Whatever the composer intended, the saxophone stood out in beautifully modulated, clarion tones in the Rachmaninoff. In Ravel, the saxophone jazzes up a piece written for the dance, with instructions for the dancer to leap up on the table and move faster and faster.
Of course the orchestra is instructed to keep the tempo uniform throughout. Speed is conveyed to the ear by the intensity of the sound. How this is supposed to be conveyed by the dancer? Perhaps doing double time. She is told to leap up on a table top. End of instructions.
It is a wonderful piece to display the variety of orchestral sounds and colors because there are so many introductions, lines and phrases that are played by one instrument in contrasting rhythms and even keys with the others. The orchestra responded with a wonderment from the percussion, including the untuned bass and snares.
The gala program opened with the orchestral suite from Richard Strauss’ Der Rosenkavalier, a banquet of samplings from a great opera’s great score. The young members of the Tanglewood Music Center Orchestra were on stage and clearly enjoyed being led by a skillful conductor who is not much older than they are. If Strauss is a moveable feast, these sections compact his glories into an intoxicating brew. The final scene from the opera topped the first half of the program. Of particular note was Angela Denoke as the Marschellin, giving up her young lover in bittersweet yet luxuriant tones.

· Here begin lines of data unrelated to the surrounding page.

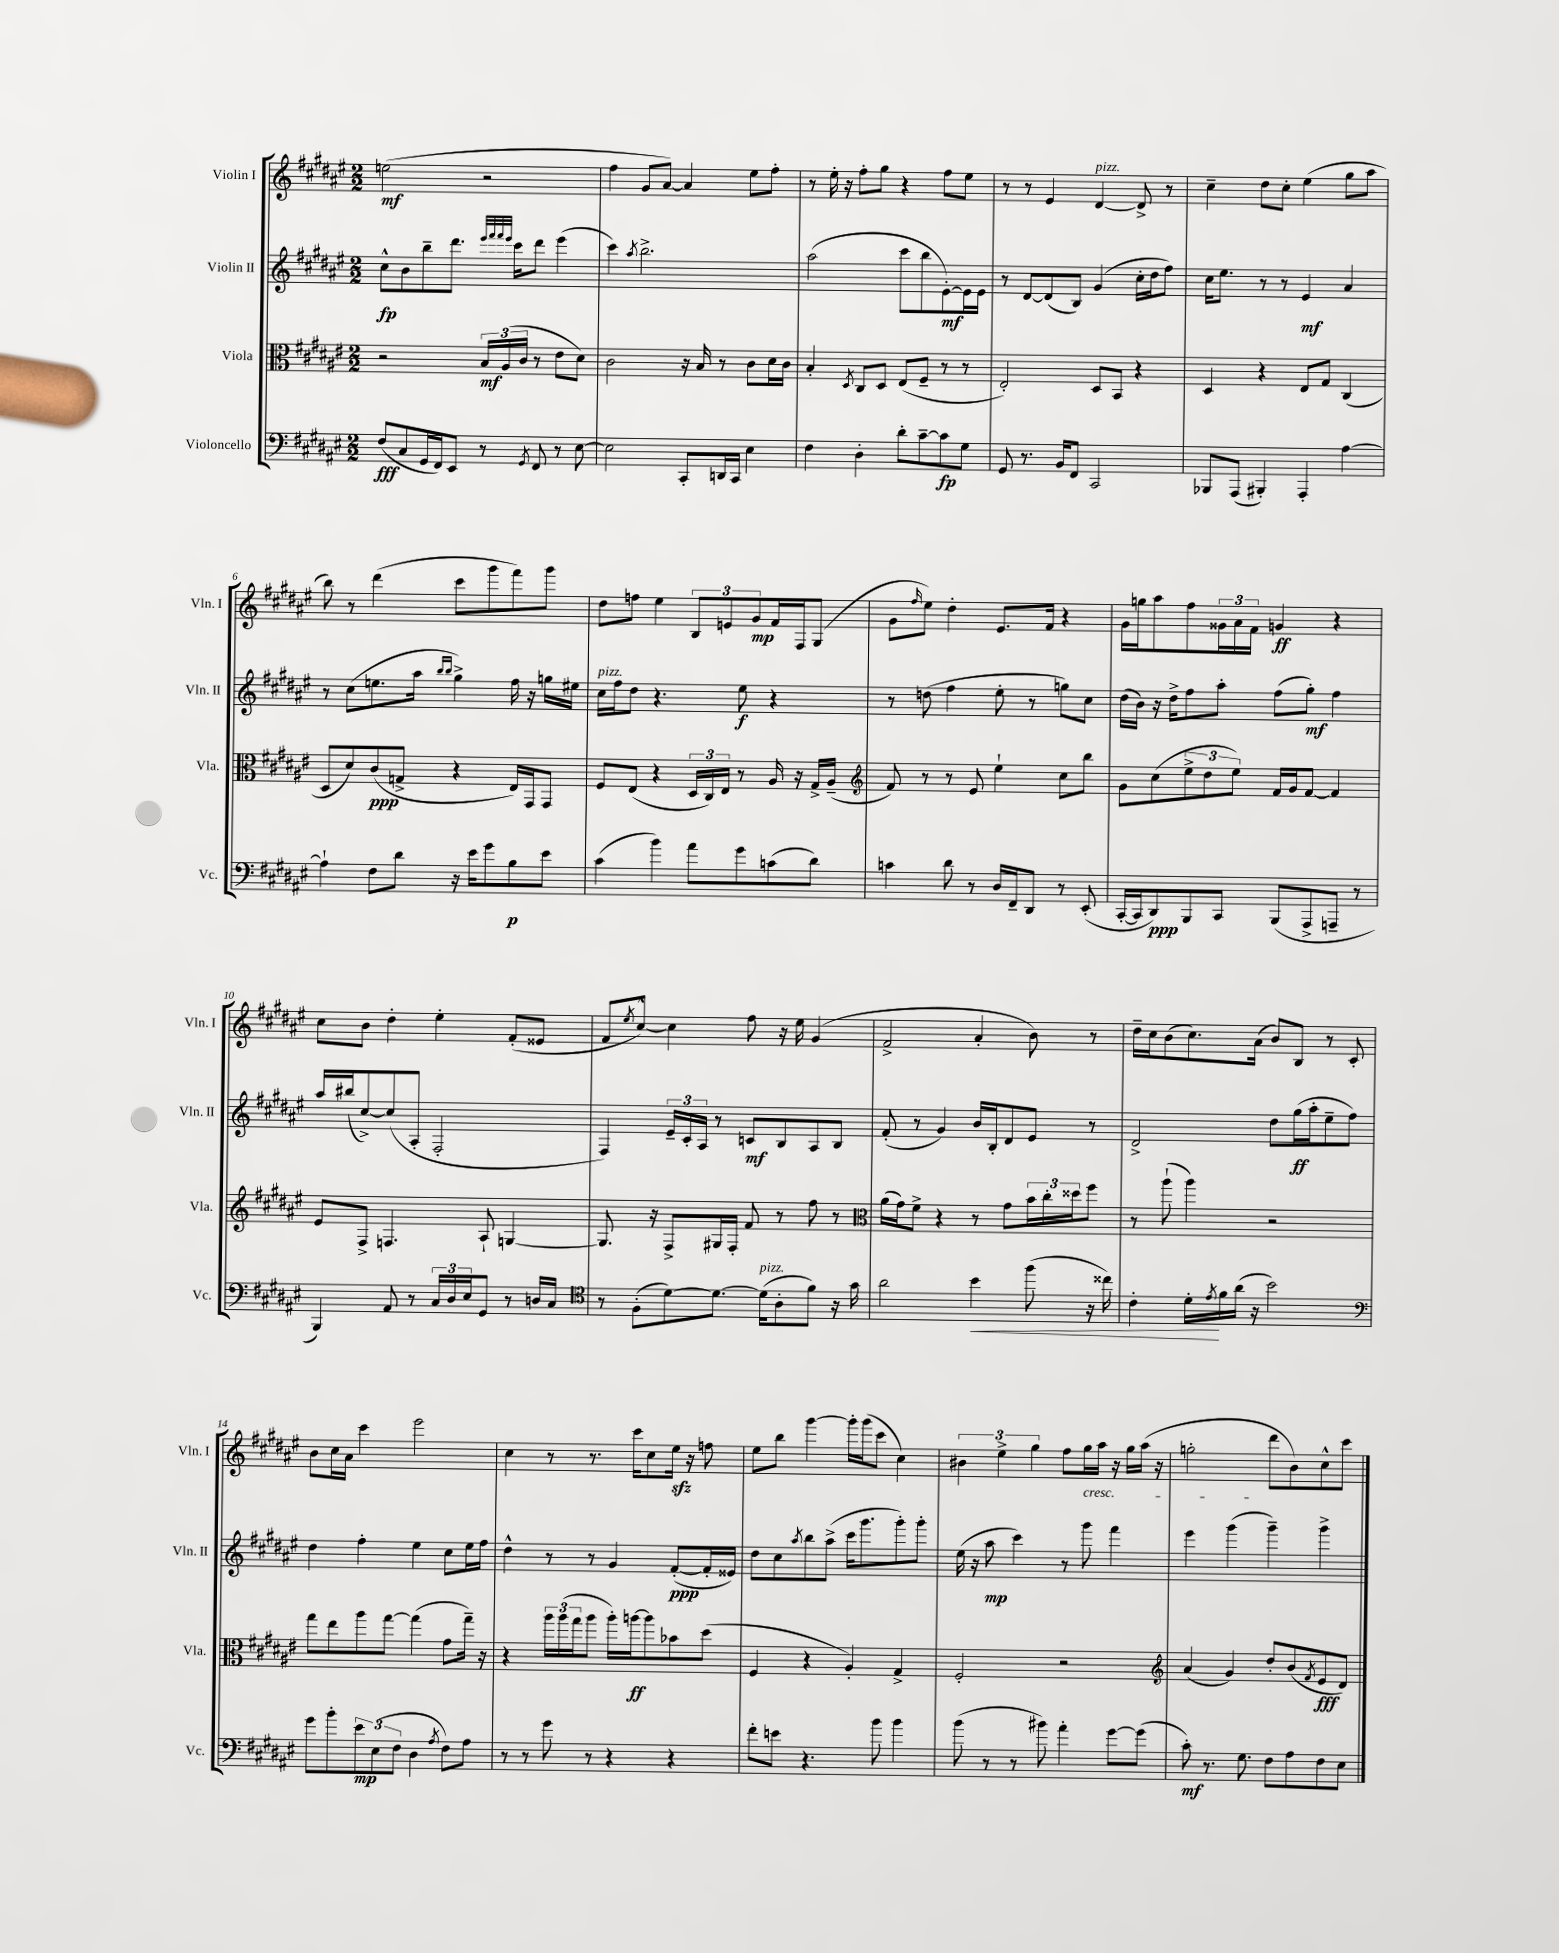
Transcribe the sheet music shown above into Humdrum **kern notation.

**kern	**kern	**kern	**kern
*staff4	*staff3	*staff2	*staff1
*clefF4	*clefC3	*clefG2	*clefG2
*k[f#c#g#d#a#e#]	*k[f#c#g#d#a#e#]	*k[f#c#g#d#a#e#]	*k[f#c#g#d#a#e#]
*M2/2	*M2/2	*M2/2	*M2/2
(8F#	2r	8cc#^^	(2ee
8C#	.	8b	.
16GG#	.	8bb~	.
16FF#)	.	.	.
8EE#	.	8.ddd#	.
8r	24B	.	2r
.	(24A#	.	.
.	.	32qqeee#	.
.	.	32qqfff#	.
.	.	32qqfff#	.
.	.	32qqeee#	.
.	.	16ccc#	.
.	24c#	.	.
8qGG#	.	.	.
8FF#	8r	8ddd#	.
8r	8e#	(4eee#	.
[8E#	8d#)	.	.
=	=	=	=
2E#]	2c#	4ccc#)	4ff#
.	.	8qaa#	.
.	.	2.bb^	8g#
.	.	.	[8a#)
8CC#'	16r	.	4a#]
.	16B	.	.
16DD	8r	.	.
16CC#	.	.	.
4E#	8c#	.	8ee#
.	16d#	.	8ff#'
.	16c#	.	.
=	=	=	=
4F#	4B'	(2aa#	8r
.	.	.	16ee#'
.	.	.	16r
.	8qD#	.	.
4D#'	8C#	.	8ff#'
.	8D#	.	8gg#
8d#'	(8E#	8ccc#	4r
[8c#~	8F#~	8bb	.
8c#]	8r	[8e#')	8ff#
8G#	8r	16e#]	8ee#
.	.	16e#	.
=	=	=	=
8GG#	2E#')	8r	8r
8.r	.	[8d#	8r
.	.	(8d#]	4e#
16BB	.	.	.
8FF#	.	8B)	.
2CC#	8D#	(4g#	[4d#
.	8BB	.	.
.	4r	16cc#'	8d#^]
.	.	16dd#	.
.	.	8ff#)	8r
=	=	=	=
8BBB-	4D#	16cc#	4cc#~
.	.	8.ee#	.
(8AAA#	.	.	.
4BBB#')	4r	8r	8dd#
.	.	8r	8cc#'
4AAA#'	8E#	4e#	(4ee#
.	8G#	.	.
[4A#	(4C#	4a#	8gg#
.	.	.	8aa#
=	=	=	=
4A#`]	8D#	8r	8bb)
.	8d#)	(8cc#	8r
8F#	(8c#	8.ee	(4ddd#
8d#	8G^	.	.
.	.	16aa#	.
.	.	16qqbb	.
.	.	16qqbb	.
16r	4r	4gg#^)	8ccc#
16e#	.	.	.
8g#	.	.	8ggg#
8B	16E#)	16ff#	8fff#)
.	16GG#	16r	.
8e#	8GG#	16gg	8ggg#
.	.	16ee#	.
=	=	=	=
(4c#	8F#	16cc#	8dd#
.	.	16ff#	.
.	(8E#	8dd#	8ff
4b)	4r	4.r	4ee#
8a#	24D#	.	12B
.	24C#)	.	.
.	24E#	.	12e
8g#	8r	8ee#	.
.	.	.	12g#
(8c	16A#	4r	16f#
.	16r	.	16F#
8d#)	16G#^	.	(8G#
.	(16A#~	.	.
=	=	=	=
*	*clefG2	*	*
4c	8f#)	8r	8g#
.	.	.	16qqff#
.	8r	(8dd	8ee#)
8d#	8r	4ff#	4dd#'
8r	8e#	.	.
16D#	4ee#`	8ee#'	8.e#
16FF#~	.	.	.
8DD#	.	8r	.
.	.	.	16f#
8r	8cc#	8gg)	4r
(8EE#'	8bb	8cc#	.
=	=	=	=
[16CC#'	8g#	(16dd#	16g#
16CC#]	.	16b)	16gg
8DD#)	(8cc#	16r	8aa#
.	.	16dd#^	.
8BBB	12ee#^	8ff#	8ff#
.	12dd#	.	.
8CC#	.	8aa#'	24g##
.	12ee#)	.	24a#
.	.	.	24f#
(8BBB	16f#	(8ff#	4g
.	16g#	.	.
8AAA#^	[8f#	8gg#')	.
8AAA~	4f#]	4ff#	4r
8r	.	.	.
=	=	=	=
4BBB)	8e#	16aa#	8cc#
.	.	(16bb#	.
.	8F#^	[8cc#^)	8b
8AA#	4.F	(8cc#]	4dd#'
8r	.	8A#'	.
24C#	.	2F#'	4ee#'
24D#	.	.	.
24E#	.	.	.
8GG#	8A#`	.	.
8r	[4G	.	(8f#'
16D	.	.	8e##
16C#	.	.	.
=	=	=	=
*clefC4	*	*	*
8r	8.G]	4F#)	8f#
.	.	.	8qee#
(8F#'	.	.	[8cc#^^)
.	16r	.	.
[8d#)	8F#^	24e#~	4cc#]
.	.	24c#'	.
.	.	24A#	.
8.d#_	16G#	8r	.
.	16F#'	.	.
.	8f#	8c	8ff#
(16d#]	.	.	.
8A#'	8r	8B	16r
.	.	.	16ee#
8f#)	8ff#	8A#	(4g#
16r	8r	8B	.
16g#	.	.	.
=	=	=	=
*	*clefC3	*	*
2a#	(16a#	(8f#'	2f#^
.	16g#)	.	.
.	8f#^	8r	.
.	4r	4g#)	.
4b	8r	16b	4a#'
.	.	16B'	.
.	8g#	8d#	.
(8ff#	24b	8e#	8b)
.	24cc#'	.	.
.	24dd##	.	.
16r	8ff#	8r	8r
16cc##)	.	.	.
=	=	=	=
4c#'	8r	2d#^	16dd#~
.	.	.	16cc#
.	(8aa#`	.	(8b
16d#'	4aa#)	.	8.cc#)
8qe#	.	.	.
16f#	.	.	.
(16a#	.	.	.
16r	.	.	(16a#
2b)	2r	8dd#	8b)
.	.	(16gg#	8B
.	.	16aa#'	.
.	.	8ee#~	8r
.	.	8ff#)	8c#'
=	=	=	=
*clefF4	*	*	*
8g#	8gg#	4dd#	8b
8b'	8ee#	.	16cc#
.	.	.	16a#
12e#	8aa#	4ff#'	4ccc#
(12E#	.	.	.
.	[8gg#	.	.
12F#	.	.	.
4D#	(4gg#]	4ee#	2eee#
8qA#	.	.	.
8F#)	8g#	8cc#	.
8A#	16gg#~)	16ee#	.
.	16r	16ff#	.
=	=	=	=
8r	4r	4dd#^^	4cc#
8r	.	.	.
8g#	24aa#	8r	8r
.	(24aa#	.	.
.	24gg#	.	.
8r	8aa#	8r	8.r
4r	16aa#')	4g#	.
.	[16aa	.	16ccc#
.	8aa]	.	8cc#
4r	8b-	([8f#'	16ee#
.	.	.	16r
.	(8dd#	16f#']	8ff
.	.	16e##)	.
=	=	=	=
8f#'	4F#	8dd#	8ee#
8e	.	8cc#	8bb
.	.	8qaa#	.
4.r	4r	8bb	[4ggg#
.	.	(8aa#^	.
.	4A#')	16ccc#	16ggg#']
.	.	8.ggg#	(16ggg#
8b	.	.	8ccc#
4b	4G#^	8ggg#')	4cc#)
.	.	8ggg#'	.
=	=	=	=
(8b	2F#'	(16ee#	6b#
.	.	16r	.
8r	.	8aa#	.
.	.	.	6ee#^
8r	.	4ccc#)	.
.	.	.	6gg#
8b#)	.	.	.
4a#'	2r	8r	8ff#
.	.	8ggg#	16gg#
.	.	.	16aa#
[8g#	.	4fff#	16r
.	.	.	16gg#
(8g#]	.	.	(16aa#
.	.	.	16r
=	=	=	=
*	*clefG2	*	*
8c#')	(4a#	4eee#	2gg'
8.r	.	.	.
.	4g#)	(4ggg#	.
8.G#	.	.	.
8F#	8dd#'	4ggg#~)	8ddd#
8A#	(8b	.	8b)
.	8qf#	.	.
8F#	8e#	4ggg#^	8cc#^^
8E#	8d#)	.	8ccc#
==	==	==	==
*-	*-	*-	*-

Orchestra members, singers and the conductor laughed and smiled as the small servant (in notes only) tiptoes in to douse the candles.
Insights into the program come in part courtesy of Jeremy Yudkin, a professor of music at Boston University. Every Friday and Saturday before Tanglewood shed concert in the summer he lectures at the Lenox Library from 2:30 to 4. www.summermusicseminrs.org.
Clearly Nelsons as Boston’s choice was a marvelous one. The orchestra likes him; the audience does too (although some men qualify it by saying his wife is even more exciting). The only remaining question is whether a dynamic conductor can save the symphony form on his or her own. Keeping an eye on other orchestras and how they deal with this problem is important. But just hiring talented youth is clearly not enough. Out of the box innovation is required and no one has yet come up with the answers.